§ Exercise details
Go through the material and copy each line in which the word "casing" shows up.

§ Data records
----------
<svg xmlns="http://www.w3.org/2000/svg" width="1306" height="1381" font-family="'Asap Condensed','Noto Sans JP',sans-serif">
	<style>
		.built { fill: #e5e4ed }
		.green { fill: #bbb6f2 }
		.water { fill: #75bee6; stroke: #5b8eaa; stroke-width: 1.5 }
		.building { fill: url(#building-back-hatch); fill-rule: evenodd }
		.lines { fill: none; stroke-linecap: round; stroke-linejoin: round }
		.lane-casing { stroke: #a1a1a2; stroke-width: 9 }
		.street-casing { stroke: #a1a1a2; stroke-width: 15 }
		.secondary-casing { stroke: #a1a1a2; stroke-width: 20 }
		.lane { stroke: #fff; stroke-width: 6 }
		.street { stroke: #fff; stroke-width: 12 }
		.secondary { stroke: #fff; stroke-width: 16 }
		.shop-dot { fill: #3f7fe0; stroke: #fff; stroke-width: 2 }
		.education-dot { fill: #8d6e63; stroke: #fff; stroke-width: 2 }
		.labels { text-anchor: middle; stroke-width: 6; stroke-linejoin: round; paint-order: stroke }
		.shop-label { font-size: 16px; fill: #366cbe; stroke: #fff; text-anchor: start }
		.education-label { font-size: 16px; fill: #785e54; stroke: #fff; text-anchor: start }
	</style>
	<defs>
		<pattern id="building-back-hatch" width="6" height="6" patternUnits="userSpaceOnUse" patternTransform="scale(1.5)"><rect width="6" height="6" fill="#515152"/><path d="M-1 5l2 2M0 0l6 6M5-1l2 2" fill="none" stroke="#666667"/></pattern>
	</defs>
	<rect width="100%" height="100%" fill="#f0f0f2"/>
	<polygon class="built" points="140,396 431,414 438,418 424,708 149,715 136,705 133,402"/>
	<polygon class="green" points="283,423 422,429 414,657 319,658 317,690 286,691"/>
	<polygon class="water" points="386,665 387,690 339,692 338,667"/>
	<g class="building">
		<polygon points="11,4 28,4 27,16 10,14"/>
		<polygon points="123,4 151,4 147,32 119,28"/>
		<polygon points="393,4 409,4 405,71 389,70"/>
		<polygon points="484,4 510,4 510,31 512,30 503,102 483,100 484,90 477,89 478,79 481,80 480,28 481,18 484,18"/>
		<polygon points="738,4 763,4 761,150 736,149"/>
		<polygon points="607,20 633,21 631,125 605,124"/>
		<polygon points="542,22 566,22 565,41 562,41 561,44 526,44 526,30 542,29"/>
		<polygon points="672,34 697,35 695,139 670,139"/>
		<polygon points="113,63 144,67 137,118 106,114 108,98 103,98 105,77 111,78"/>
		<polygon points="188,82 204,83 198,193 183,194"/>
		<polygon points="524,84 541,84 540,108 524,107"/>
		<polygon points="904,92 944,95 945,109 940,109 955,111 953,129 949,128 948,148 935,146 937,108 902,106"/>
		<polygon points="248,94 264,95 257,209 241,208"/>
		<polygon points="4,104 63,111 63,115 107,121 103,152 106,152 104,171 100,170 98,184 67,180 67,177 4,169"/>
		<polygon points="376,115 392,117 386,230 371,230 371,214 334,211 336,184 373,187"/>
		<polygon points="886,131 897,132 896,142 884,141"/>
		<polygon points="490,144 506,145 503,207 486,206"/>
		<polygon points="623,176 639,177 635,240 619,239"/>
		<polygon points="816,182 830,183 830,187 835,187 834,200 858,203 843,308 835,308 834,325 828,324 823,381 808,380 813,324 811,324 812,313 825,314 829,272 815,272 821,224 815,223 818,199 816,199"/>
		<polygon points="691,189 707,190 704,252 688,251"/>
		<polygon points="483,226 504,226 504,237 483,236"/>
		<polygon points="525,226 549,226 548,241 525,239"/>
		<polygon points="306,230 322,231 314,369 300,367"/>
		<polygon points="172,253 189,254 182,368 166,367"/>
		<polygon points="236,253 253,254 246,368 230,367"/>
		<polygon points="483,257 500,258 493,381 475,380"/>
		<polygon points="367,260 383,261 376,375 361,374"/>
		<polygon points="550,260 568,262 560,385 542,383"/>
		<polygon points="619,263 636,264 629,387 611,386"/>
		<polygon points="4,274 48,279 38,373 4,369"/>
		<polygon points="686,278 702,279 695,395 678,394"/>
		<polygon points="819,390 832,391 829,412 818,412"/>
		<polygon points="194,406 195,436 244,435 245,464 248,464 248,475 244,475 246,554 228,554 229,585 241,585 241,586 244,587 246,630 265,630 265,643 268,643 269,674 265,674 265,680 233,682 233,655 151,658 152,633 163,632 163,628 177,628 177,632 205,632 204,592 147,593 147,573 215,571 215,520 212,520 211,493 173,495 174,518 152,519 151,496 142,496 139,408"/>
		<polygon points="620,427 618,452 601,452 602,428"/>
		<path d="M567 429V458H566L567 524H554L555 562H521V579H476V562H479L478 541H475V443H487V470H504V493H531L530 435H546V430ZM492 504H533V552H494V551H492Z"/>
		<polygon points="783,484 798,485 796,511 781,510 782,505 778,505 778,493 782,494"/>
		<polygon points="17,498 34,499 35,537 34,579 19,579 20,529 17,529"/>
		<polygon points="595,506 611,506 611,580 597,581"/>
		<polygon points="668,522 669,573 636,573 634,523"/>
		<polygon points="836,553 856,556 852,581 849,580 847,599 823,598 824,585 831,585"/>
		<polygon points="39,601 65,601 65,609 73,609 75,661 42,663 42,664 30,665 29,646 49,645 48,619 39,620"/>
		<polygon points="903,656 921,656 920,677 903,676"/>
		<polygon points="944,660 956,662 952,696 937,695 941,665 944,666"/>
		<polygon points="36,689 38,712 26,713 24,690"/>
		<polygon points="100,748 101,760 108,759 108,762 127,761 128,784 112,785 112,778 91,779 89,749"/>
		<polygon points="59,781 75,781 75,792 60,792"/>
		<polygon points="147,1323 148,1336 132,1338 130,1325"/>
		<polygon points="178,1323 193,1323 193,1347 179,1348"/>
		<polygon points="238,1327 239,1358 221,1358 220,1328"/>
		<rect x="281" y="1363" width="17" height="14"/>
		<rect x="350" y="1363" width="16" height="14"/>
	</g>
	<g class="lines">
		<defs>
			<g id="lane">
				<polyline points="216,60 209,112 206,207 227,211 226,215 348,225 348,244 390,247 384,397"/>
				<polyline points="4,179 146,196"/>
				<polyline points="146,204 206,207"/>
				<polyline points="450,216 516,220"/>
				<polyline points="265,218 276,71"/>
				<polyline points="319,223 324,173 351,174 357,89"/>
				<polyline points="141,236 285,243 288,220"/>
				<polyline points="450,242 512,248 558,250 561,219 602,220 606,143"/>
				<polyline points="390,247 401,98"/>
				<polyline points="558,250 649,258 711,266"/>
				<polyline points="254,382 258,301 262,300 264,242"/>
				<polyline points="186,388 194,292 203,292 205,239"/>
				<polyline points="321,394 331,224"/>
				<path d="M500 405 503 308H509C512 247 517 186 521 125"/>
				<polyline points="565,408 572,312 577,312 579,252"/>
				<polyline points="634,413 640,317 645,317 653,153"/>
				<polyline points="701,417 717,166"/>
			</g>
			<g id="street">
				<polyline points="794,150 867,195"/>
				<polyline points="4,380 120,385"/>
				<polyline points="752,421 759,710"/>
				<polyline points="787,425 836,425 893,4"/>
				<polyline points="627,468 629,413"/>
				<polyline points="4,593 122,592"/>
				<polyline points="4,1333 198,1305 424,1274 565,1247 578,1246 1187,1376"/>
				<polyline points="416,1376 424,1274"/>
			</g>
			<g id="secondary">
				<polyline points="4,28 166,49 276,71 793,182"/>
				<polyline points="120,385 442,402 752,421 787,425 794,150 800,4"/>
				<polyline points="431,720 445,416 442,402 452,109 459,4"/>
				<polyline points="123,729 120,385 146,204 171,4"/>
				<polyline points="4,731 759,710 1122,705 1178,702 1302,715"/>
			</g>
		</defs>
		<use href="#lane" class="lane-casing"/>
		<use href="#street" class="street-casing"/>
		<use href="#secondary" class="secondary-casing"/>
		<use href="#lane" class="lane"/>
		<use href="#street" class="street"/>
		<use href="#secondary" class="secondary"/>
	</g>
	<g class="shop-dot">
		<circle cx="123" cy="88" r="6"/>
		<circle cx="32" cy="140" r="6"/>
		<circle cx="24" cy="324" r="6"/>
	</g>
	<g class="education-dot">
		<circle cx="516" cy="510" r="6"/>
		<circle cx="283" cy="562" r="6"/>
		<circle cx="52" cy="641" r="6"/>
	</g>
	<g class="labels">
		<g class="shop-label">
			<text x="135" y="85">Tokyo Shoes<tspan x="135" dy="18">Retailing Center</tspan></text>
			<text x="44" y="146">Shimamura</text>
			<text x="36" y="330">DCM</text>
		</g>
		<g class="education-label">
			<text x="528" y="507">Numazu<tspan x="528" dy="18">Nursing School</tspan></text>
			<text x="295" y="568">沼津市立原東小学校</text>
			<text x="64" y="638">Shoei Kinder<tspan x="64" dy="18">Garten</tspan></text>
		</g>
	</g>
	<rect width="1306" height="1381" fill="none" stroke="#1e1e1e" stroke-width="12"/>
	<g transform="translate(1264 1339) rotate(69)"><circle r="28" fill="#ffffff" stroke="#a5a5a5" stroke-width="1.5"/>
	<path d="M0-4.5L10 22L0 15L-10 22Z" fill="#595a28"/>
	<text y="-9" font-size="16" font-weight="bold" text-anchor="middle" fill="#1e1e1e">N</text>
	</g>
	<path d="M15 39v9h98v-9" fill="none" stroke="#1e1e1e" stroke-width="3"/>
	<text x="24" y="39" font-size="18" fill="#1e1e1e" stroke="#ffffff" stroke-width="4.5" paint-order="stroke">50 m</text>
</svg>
----------
§ Response
		.lane-casing { stroke: #a1a1a2; stroke-width: 9 }
		.street-casing { stroke: #a1a1a2; stroke-width: 15 }
		.secondary-casing { stroke: #a1a1a2; stroke-width: 20 }
		<use href="#lane" class="lane-casing"/>
		<use href="#street" class="street-casing"/>
		<use href="#secondary" class="secondary-casing"/>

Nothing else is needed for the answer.